Примечательно, что профессиональные террористы довольно часто, за неимением подходящих жертв, начинают убивать друг друга. После ареста японской террористической группы секигунха на территории их дома были найдены захороненными четырнадцать трупов их сообщников, среди них — четыре женщины. При расследовании выяснилось, что каждому убийству предшествовало "судебное разбирательство". Одного приговорили к смерти за то, что он съехал в канаву на украденном автомобиле. Женщина была осуждена за пользование клинексами — грех буржуазности. Другую — на восьмом месяце беременности — осудили за ношение серёжек, что является попыткой усилить сексуальную привлекательность. "Наша цель — сотрясти мир ужасом, — объясняли арестованные террористы. — Чем больше газеты напишут о наших расправах, тем лучше".8
Акт убийства обладает такой манящей и завораживающей силой, что он сделался чуть ли не центральным элементом публичных сборищ на протяжении тысячелетий. Гладиаторские бои в Древнем Риме безотказно собирали толпы восторженных зрителей. Публичные четвертования и повешения служили чуть ли не главным развлечением Средневековых городов. То же самое — сжигание ведьм и еретиков. Ежедневно, как на работу, сходились на скамьях для зрителей парижские "вязальщицы", чтобы упиться безотказной работой гильотины. Кинозалы в маоистском Китае были заполнены зрителями, возбуждённо приветствовавшими кадры кинохроники с расстрелами и избиениями "правых уклонистов и нежелательных элементов".

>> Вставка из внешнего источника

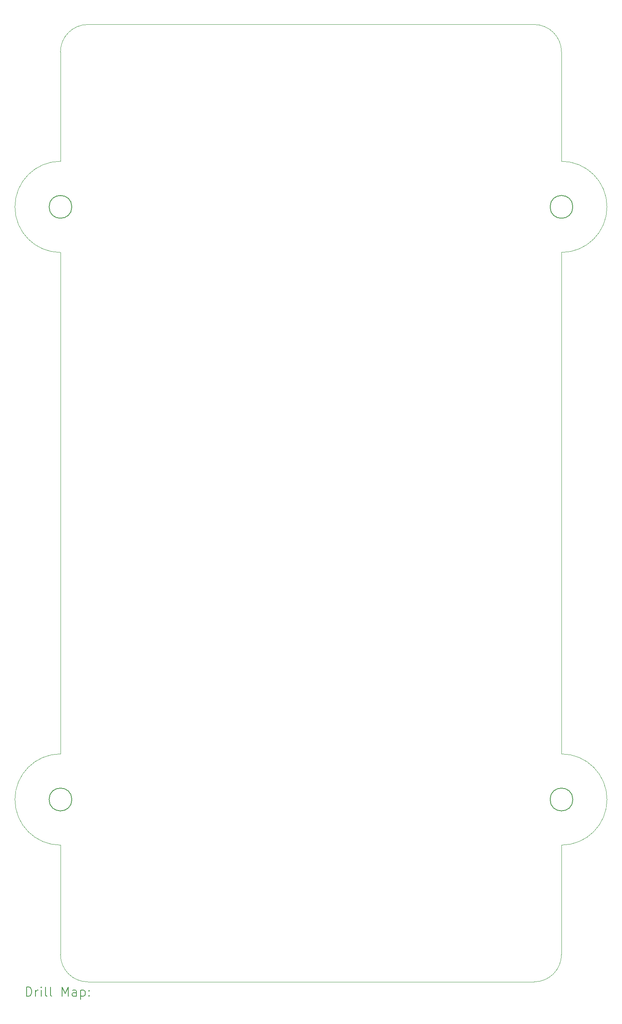
<source format=gbr>
%FSLAX45Y45*%
G04 Gerber Fmt 4.5, Leading zero omitted, Abs format (unit mm)*
G04 Created by KiCad (PCBNEW (6.0.5-0)) date 2023-01-20 14:12:16*
%MOMM*%
%LPD*%
G01*
G04 APERTURE LIST*
%TA.AperFunction,Profile*%
%ADD10C,0.050000*%
%TD*%
%TA.AperFunction,Profile*%
%ADD11C,0.200000*%
%TD*%
%ADD12C,0.200000*%
G04 APERTURE END LIST*
D10*
X10400000Y-17000000D02*
X600000Y-17000000D01*
X0Y-1000000D02*
X0Y-12000000D01*
D11*
X11250000Y0D02*
G75*
G03*
X11250000Y0I-250000J0D01*
G01*
X11250000Y-13000000D02*
G75*
G03*
X11250000Y-13000000I-250000J0D01*
G01*
D10*
X0Y3400000D02*
X0Y1000000D01*
X0Y1000000D02*
G75*
G03*
X0Y-1000000I0J-1000000D01*
G01*
X600000Y4000000D02*
G75*
G03*
X0Y3400000I0J-600000D01*
G01*
X10400000Y-17000000D02*
G75*
G03*
X11000000Y-16400000I0J600000D01*
G01*
X0Y-16400000D02*
G75*
G03*
X600000Y-17000000I600000J0D01*
G01*
X0Y-14000000D02*
X0Y-16400000D01*
X11000000Y3400000D02*
G75*
G03*
X10400000Y4000000I-600000J0D01*
G01*
D11*
X250000Y-13000000D02*
G75*
G03*
X250000Y-13000000I-250000J0D01*
G01*
D10*
X10400000Y4000000D02*
X600000Y4000000D01*
X11000000Y-14000000D02*
G75*
G03*
X11000000Y-12000000I0J1000000D01*
G01*
D11*
X250000Y0D02*
G75*
G03*
X250000Y0I-250000J0D01*
G01*
D10*
X11000000Y-1000000D02*
X11000000Y-12000000D01*
X11000000Y3400000D02*
X11000000Y1000000D01*
X0Y-12000000D02*
G75*
G03*
X0Y-14000000I0J-1000000D01*
G01*
X11000000Y-1000000D02*
G75*
G03*
X11000000Y1000000I0J1000000D01*
G01*
X11000000Y-14000000D02*
X11000000Y-16400000D01*
D12*
X-744881Y-17312976D02*
X-744881Y-17112976D01*
X-697262Y-17112976D01*
X-668690Y-17122500D01*
X-649643Y-17141548D01*
X-640119Y-17160595D01*
X-630595Y-17198690D01*
X-630595Y-17227262D01*
X-640119Y-17265357D01*
X-649643Y-17284405D01*
X-668690Y-17303452D01*
X-697262Y-17312976D01*
X-744881Y-17312976D01*
X-544881Y-17312976D02*
X-544881Y-17179643D01*
X-544881Y-17217738D02*
X-535357Y-17198690D01*
X-525833Y-17189167D01*
X-506786Y-17179643D01*
X-487738Y-17179643D01*
X-421071Y-17312976D02*
X-421071Y-17179643D01*
X-421071Y-17112976D02*
X-430595Y-17122500D01*
X-421071Y-17132024D01*
X-411548Y-17122500D01*
X-421071Y-17112976D01*
X-421071Y-17132024D01*
X-297262Y-17312976D02*
X-316310Y-17303452D01*
X-325833Y-17284405D01*
X-325833Y-17112976D01*
X-192500Y-17312976D02*
X-211548Y-17303452D01*
X-221071Y-17284405D01*
X-221071Y-17112976D01*
X36071Y-17312976D02*
X36071Y-17112976D01*
X102738Y-17255833D01*
X169405Y-17112976D01*
X169405Y-17312976D01*
X350357Y-17312976D02*
X350357Y-17208214D01*
X340833Y-17189167D01*
X321786Y-17179643D01*
X283690Y-17179643D01*
X264643Y-17189167D01*
X350357Y-17303452D02*
X331310Y-17312976D01*
X283690Y-17312976D01*
X264643Y-17303452D01*
X255119Y-17284405D01*
X255119Y-17265357D01*
X264643Y-17246310D01*
X283690Y-17236786D01*
X331310Y-17236786D01*
X350357Y-17227262D01*
X445595Y-17179643D02*
X445595Y-17379643D01*
X445595Y-17189167D02*
X464643Y-17179643D01*
X502738Y-17179643D01*
X521786Y-17189167D01*
X531310Y-17198690D01*
X540833Y-17217738D01*
X540833Y-17274881D01*
X531310Y-17293929D01*
X521786Y-17303452D01*
X502738Y-17312976D01*
X464643Y-17312976D01*
X445595Y-17303452D01*
X626548Y-17293929D02*
X636071Y-17303452D01*
X626548Y-17312976D01*
X617024Y-17303452D01*
X626548Y-17293929D01*
X626548Y-17312976D01*
X626548Y-17189167D02*
X636071Y-17198690D01*
X626548Y-17208214D01*
X617024Y-17198690D01*
X626548Y-17189167D01*
X626548Y-17208214D01*
M02*

</source>
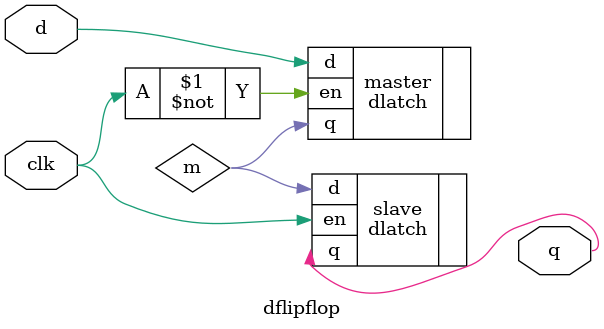
<source format=v>
module dflipflop (output q,input d,clk);
	wire m;
	dlatch master (.q(m),.en(~clk),.d(d));
	dlatch slave (.q(q),.en(clk),.d(m));
endmodule 
</source>
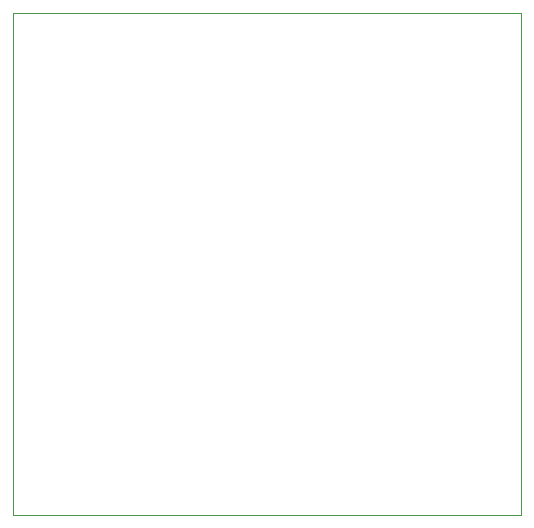
<source format=gbr>
G04 #@! TF.GenerationSoftware,KiCad,Pcbnew,(5.1.0)-1*
G04 #@! TF.CreationDate,2019-04-02T00:44:41+02:00*
G04 #@! TF.ProjectId,USB_UART_Dongle,5553425f-5541-4525-945f-446f6e676c65,rev?*
G04 #@! TF.SameCoordinates,Original*
G04 #@! TF.FileFunction,Profile,NP*
%FSLAX46Y46*%
G04 Gerber Fmt 4.6, Leading zero omitted, Abs format (unit mm)*
G04 Created by KiCad (PCBNEW (5.1.0)-1) date 2019-04-02 00:44:41*
%MOMM*%
%LPD*%
G04 APERTURE LIST*
%ADD10C,0.050000*%
G04 APERTURE END LIST*
D10*
X167000000Y-75000000D02*
X124000000Y-75000000D01*
X167000000Y-117500000D02*
X167000000Y-75000000D01*
X124000000Y-117500000D02*
X167000000Y-117500000D01*
X124000000Y-75000000D02*
X124000000Y-117500000D01*
M02*

</source>
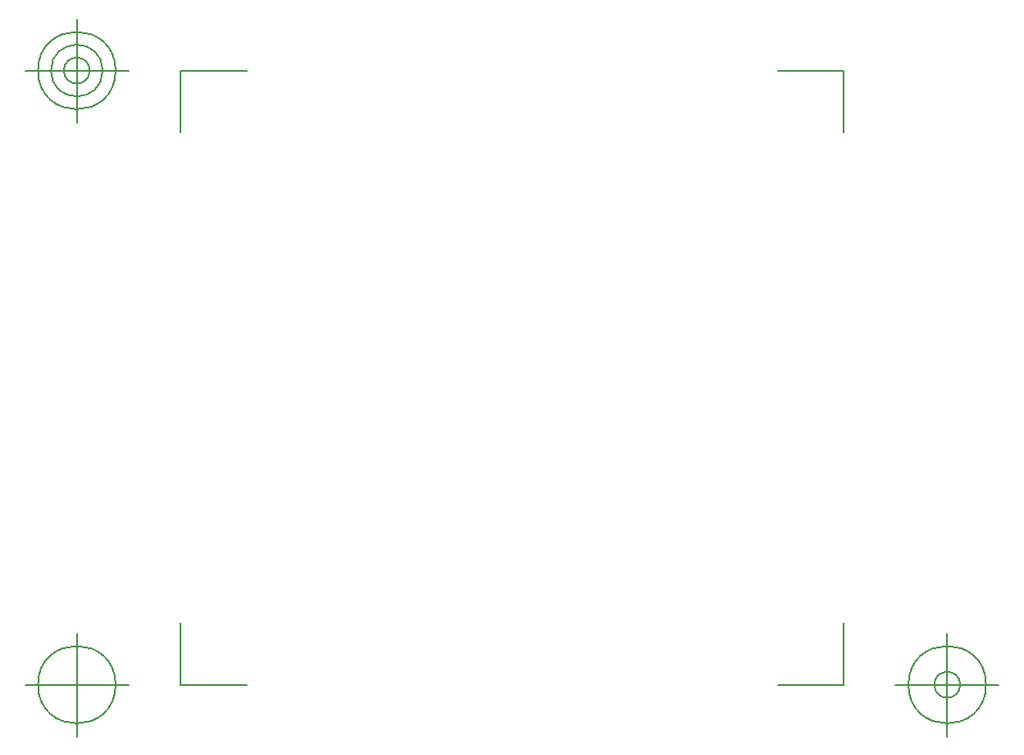
<source format=gbr>
G04 Generated by Ultiboard 11.0 *
%FSLAX25Y25*%
%MOIN*%

%ADD10C,0.00500*%


G04 ColorRGB FF14FF for the following layer *
%LNSilkscreen Bottom*%
%LPD*%
%FSLAX25Y25*%
%MOIN*%
G54D10*
X2500Y-1500D02*
X2500Y21900D01*
X2500Y-1500D02*
X27750Y-1500D01*
X255000Y-1500D02*
X229750Y-1500D01*
X255000Y-1500D02*
X255000Y21900D01*
X255000Y232500D02*
X255000Y209100D01*
X255000Y232500D02*
X229750Y232500D01*
X2500Y232500D02*
X27750Y232500D01*
X2500Y232500D02*
X2500Y209100D01*
X-17185Y-1500D02*
X-56555Y-1500D01*
X-36870Y-21185D02*
X-36870Y18185D01*
X-51634Y-1500D02*
G75*
D01*
G02X-51634Y-1500I14764J0*
G01*
X274685Y-1500D02*
X314055Y-1500D01*
X294370Y-21185D02*
X294370Y18185D01*
X279606Y-1500D02*
G75*
D01*
G02X279606Y-1500I14764J0*
G01*
X289449Y-1500D02*
G75*
D01*
G02X289449Y-1500I4921J0*
G01*
X-17185Y232500D02*
X-56555Y232500D01*
X-36870Y212815D02*
X-36870Y252185D01*
X-51634Y232500D02*
G75*
D01*
G02X-51634Y232500I14764J0*
G01*
X-46713Y232500D02*
G75*
D01*
G02X-46713Y232500I9843J0*
G01*
X-41791Y232500D02*
G75*
D01*
G02X-41791Y232500I4921J0*
G01*

M00*

</source>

Не могла обойти стороной этот манящий элемент и зрелищная индустрия. От греческих трагедий до Шекспира и Шиллера, от театра Кабуки до экранизаций "Тысячи и одной ночи" убийство или мучительство на сцене и экране оставались непременным условием успеха. Если сегодня попробовать переключать каналы американского телевиденья, обнаружится, что девять из десяти демонстрируют какую-нибудь историю, связанную с убийством. Даже каналы, называющие себя "Искусство и развлечения", даже "Планета животных" не преминут время от времени выплескивать перед зрителем щедрые порции крови. А успехи детективного жанра, а слава Агаты Кристи, Жоржа Сименона, Хичкока, Стивена Кинга и тысяч других — где бы все они были, если бы сердце человека не откликалось так безотказно на этот ужасный акт?
Ещё Платон в своём проекте идеального государства предлагал изгнать художников и писателей, которые слишком увлекались изображением насилия, а особенно тех, кто приписывал его — богам. "О битвах же гигантов и всяких жестоких действиях, приписываемых богам и героям по отношению к их родственникам и домашним, ни в коем случае не баснословить и не составлять пёстрых описаний, но, наоборот, насколько можно убеждать, что никогда ни один гражданин не питал ненависти к другому и что это — нечестиво… Такие и подобные им сказания — пусть не сердятся на нас Гомер и другие поэты — мы вычеркнем… потому что чем больше в них поэзии, тем менее позволительно их слушать детям и взрослым".9 Но проекты идеальных государств потому и остаются только на бумаге, что их сочиняют благомыслящие философы, не желающие замечать кипение реальных человеческих страстей.
Может быть, люди 19-го века ещё могли воображать, что только из дикости и необразованности древний скиф насаживал задушенных юношей на задушенных коней; а жрец ацтеков на своём алтаре — вырезал сердце живого человека в угоду своим богам; а викинг — затягивал верёвку на шее девушки, предназначенной в спутницы умершему господину; а монгол — поджигал церковь, полную женщин и детей; а американский индеец — танцевал под свежесодранным скальпом. Но у нас — переживших век двадцатый — видевших Освенцим, Нанкин, Гулаг, хунвейбинов, красных кхмеров, талибов, не осталось права на подобные иллюзии. Мы должны, мы обязаны помнить, что зверь в душе человека неистребим и что нужна неусыпная стража для удержания его в клетке.